Fassett's locoweed, a member of the legume family, is found along the shores of lakes with fluctuating water levels, and its abundance year-to-year is sporadic, depending on water levels.

For several years, students under the direction of UW-Whitewater associate biology professor Nic Tippery have been monitoring populations of Fassett's locoweed at sites in Portage and Waushara counties. Locoweed is also found in similar habitat at two sites in southern Bayfield County.

They've been conducting randomized surveys to estimate the locoweed population size, learn how individuals transition between life stages, and parse out how locoweed and its competitors respond to changes in their environment.

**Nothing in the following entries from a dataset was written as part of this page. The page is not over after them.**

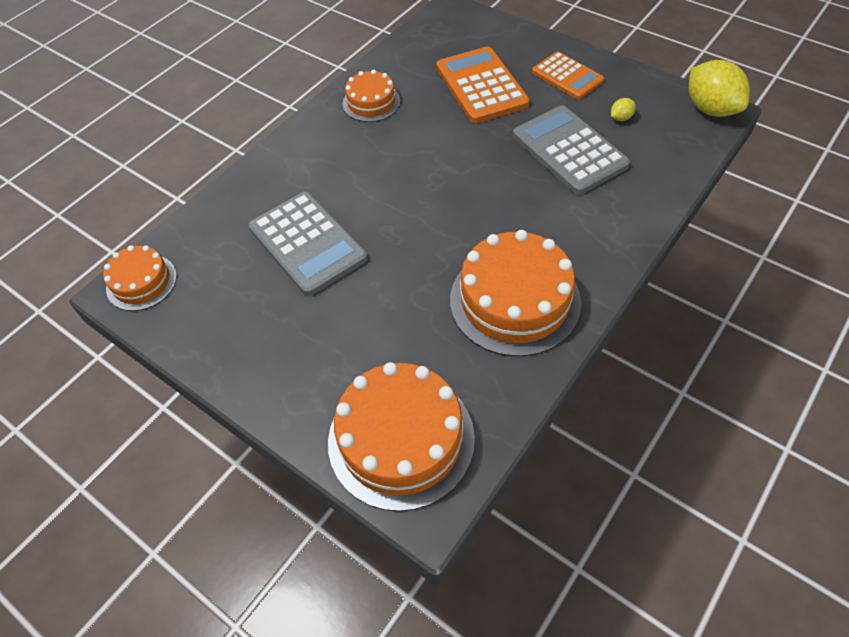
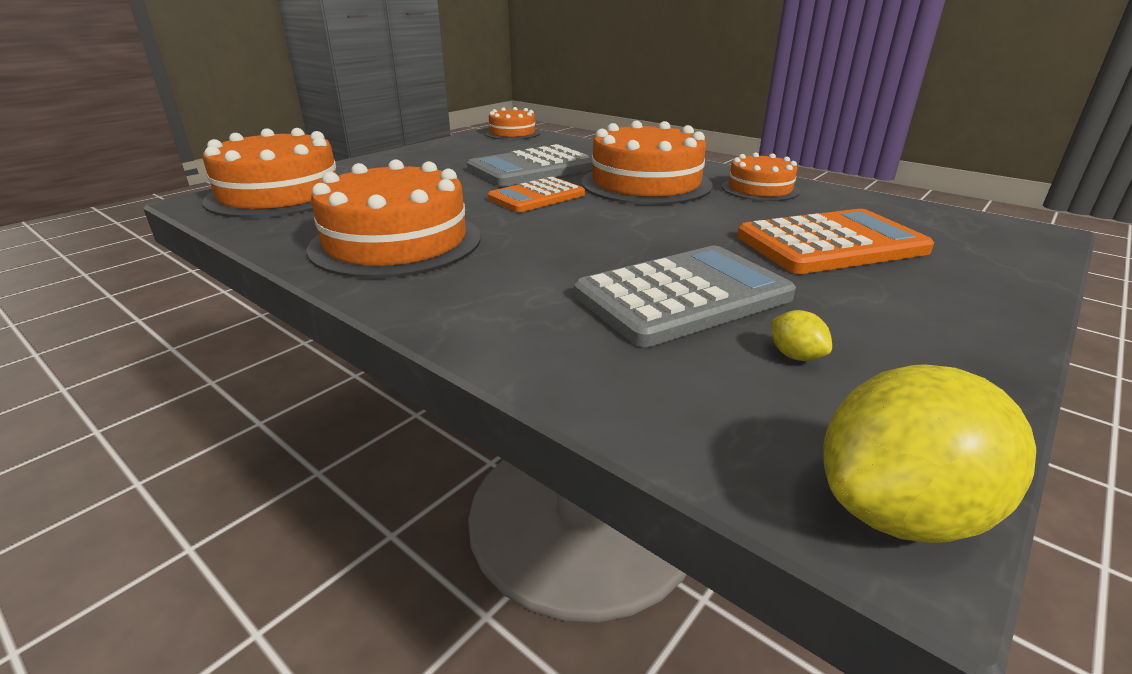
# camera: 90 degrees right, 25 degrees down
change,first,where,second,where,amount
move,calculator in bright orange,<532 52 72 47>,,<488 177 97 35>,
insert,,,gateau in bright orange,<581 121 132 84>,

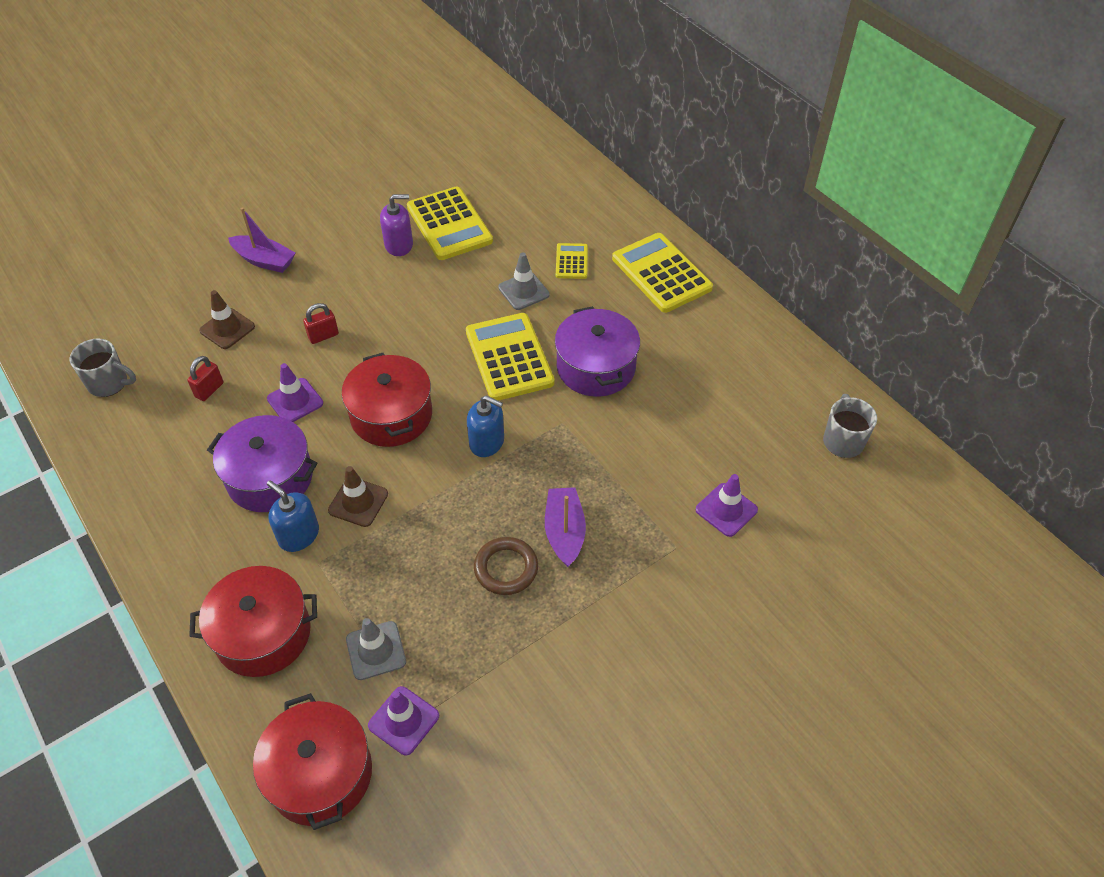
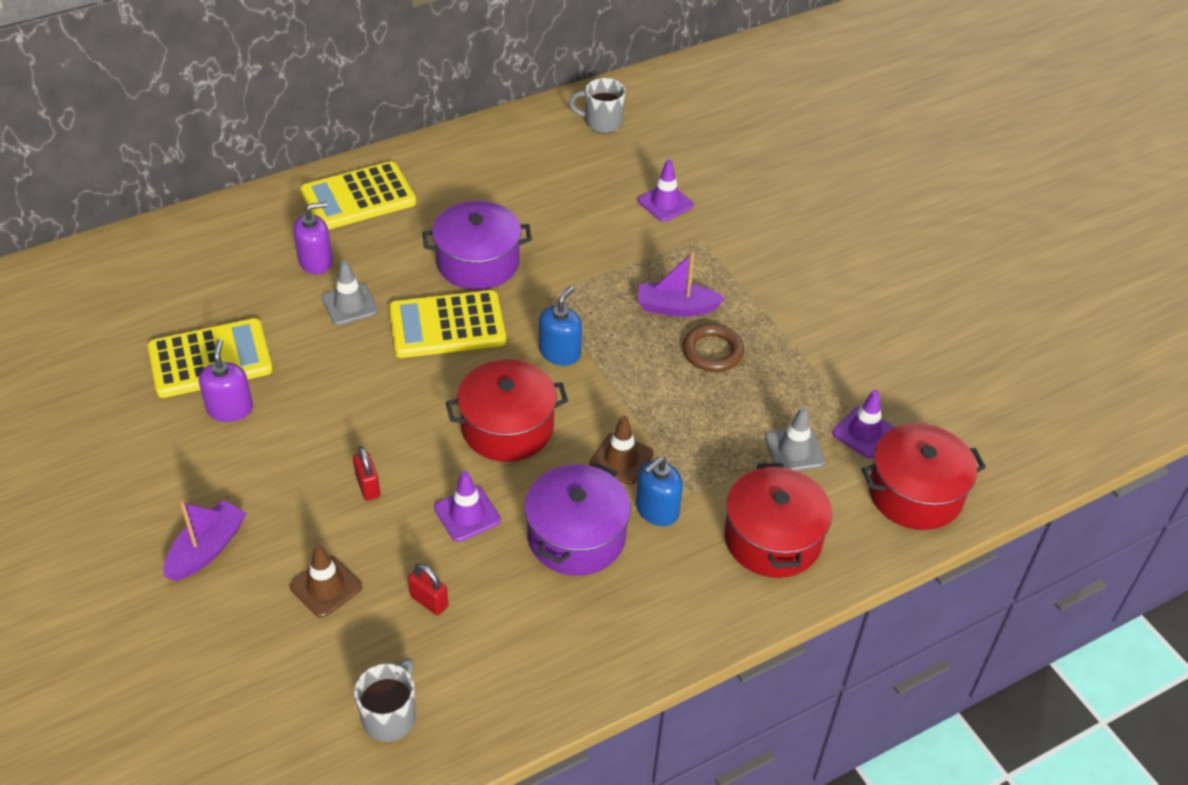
# camera: 85 degrees left, 5 degrees down
change,first,where,second,where,amount
replace,calculator in bright yellow,<556 243 32 36>,pump bottle in violet,<293 202 40 72>,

They've also been tagging individual plants to understand when and which plants flower, develop fruit, and to learn the fate of their seeds, and the factors influencing whether the seeds germinate.

Altogether, that research, funded by the U.S. Fish & Wildlife Service, has enabled Tippery and his students to calculate how long it will take for individual populations to replace themselves and determine what the future will look like for Fassett's locoweed in Wisconsin.

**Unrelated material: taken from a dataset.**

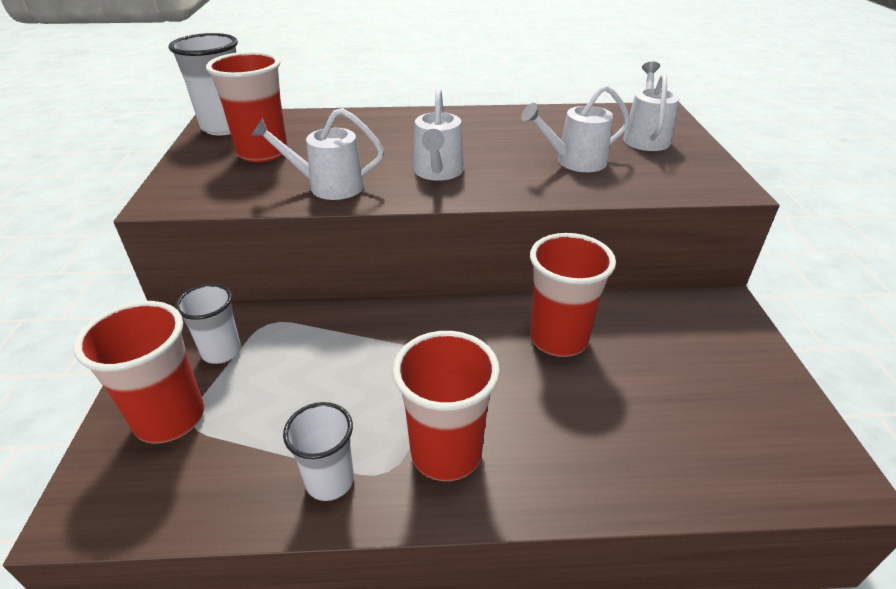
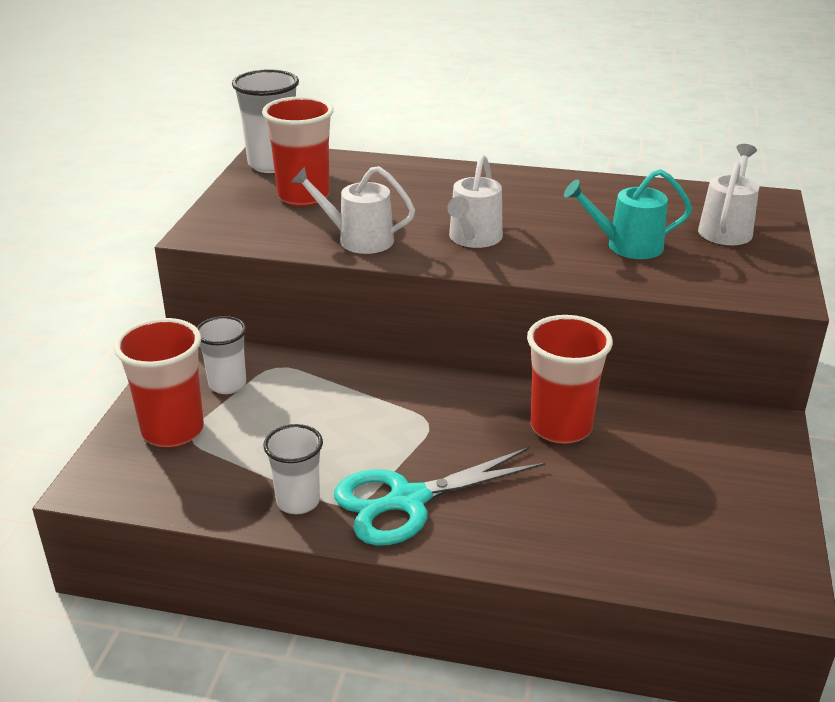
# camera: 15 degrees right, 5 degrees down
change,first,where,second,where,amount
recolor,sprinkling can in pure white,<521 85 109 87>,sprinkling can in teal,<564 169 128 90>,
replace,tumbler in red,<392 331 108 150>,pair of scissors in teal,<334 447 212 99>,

Building on their research results, Tippery and his students are using seed and soil collected in 2015 to raise plants in a growth chamber on campus where they can carefully control light and other factors.

"We're hoping that we can give these plants an edge by starting them earlier so they have a more developed root system by the time they're planted," Tippery says.

Their past research has suggested that competition from other plants, particularly invasive species, is a significant threat to Fassett's locoweed populations. Extreme fluctuations in lake levels are also a problem, he says.

There's a sweet spot for the plant when it comes to lake levels. The plant thrives in a sparsely vegetated area near the water's edge. Periodic years of high water can kill competing plants, allowing Fassett's locoweed to capitalize because of its high seed production and hardy, long-lasting seeds. But in recent years, water levels have been so high that they killed almost all plants, including Fassett's locoweed, Tippery says.

Animals grazing the plants can also be a problem, as the students discovered in 2016, when animals, likely deer, had eaten virtually all of the reproductive stalks.

The students' work to germinate and grow the plants in the lab can help unlock more information to help steer efforts to manage their habitat, Tippery says.

"One thing that's been a missing piece of the puzzle is it's hard to know what happens to the seeds once they go into the soil," he says. "There's also a gray area on seedling survival. By taking seeds to the lab and germinating them up we can perhaps see more of what influences germination and seedling survival."

Ultimately, Tippery says, "We hope we can accelerate the restoration back to what things were."